Compare Garnier v. O’Connor-Ratcliff, 41 F.4th 1158, 1163 (9th Cir. 2022), cert granted, 142 S. Ct. — (2023), where members of a school district’s board of trustees, who used social media to communicate with constituents and parents about public issues and board matters, blocked the plaintiff parents entirely from defendants’ social media pages because of the plaintiffs’ repeated criticisms of the trustees and the board. The Ninth Circuit ruled that the defendants acted under color of law.

Affirming the district court’s judgment for the plaintiffs, the Ninth Circuit declared: “[A] state official violates the First Amendment by creating a publicly accessible social media page related to his or her official duties and then blocking certain members of the public from that page because of the nature of their comments.” The Ninth Circuit reasoned that there was a clear nexus between the trustees’ use of social media and their official positions. And it commented that it was following the analysis of the Second, Fourth and Eighth Circuits in emphasizing the use of the defendants’ use of social media as “an organ official business.”

Comments

The ultimate question in all state action cases is whether the challenged nominally private conduct of a person or entity should be attributed to the state or local government. Another way of putting this is to ask whether the state or local government is responsible for the challenged conduct.

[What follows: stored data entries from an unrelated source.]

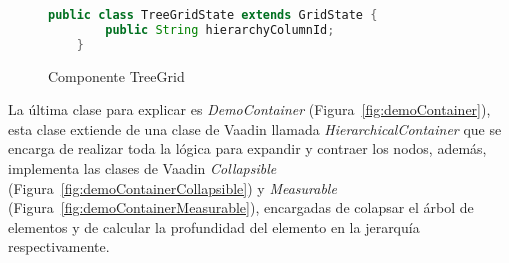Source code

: \begin{figure}[!tb]
	\centering
	\begin{lstlisting}[language=Java]
	public class TreeGridState extends GridState {
		public String hierarchyColumnId;
	}
	\end{lstlisting}
	\caption{Componente TreeGrid}
	\label{fig:treeGridState}
\end{figure}


La última clase para explicar es \emph{DemoContainer}  (Figura~\ref{fig:demoContainer}), esta clase extiende de una clase de Vaadin llamada \emph{HierarchicalContainer} que se encarga de realizar toda la lógica para expandir y contraer los nodos, además, implementa las clases de Vaadin \emph{Collapsible} (Figura~\ref{fig:demoContainerCollapsible}) y \emph{Measurable} (Figura~\ref{fig:demoContainerMeasurable}), encargadas de colapsar el árbol de elementos y de calcular la profundidad del elemento en la jerarquía respectivamente.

Note that there is no one state action test. In fact, there are more than a few–nexus, symbiotic relationship, public function, joint activity and entwinement–any one of which can support a finding of state action. See generally §§2:4-2:17 of my Treatise for a comprehensive discussion of state action.

In addition, the Court has repeatedly made clear that the state action inquiry must be made on a case-by-case basis. It is therefore unlikely that what the Court does in these cases will give us an generally applicable state action rule for social media.

On the other hand, consider that these particular state action cases implicate important First Amendment considerations which will surely be uppermost in the minds of the Justices and therefore likely affect the state action outcomes.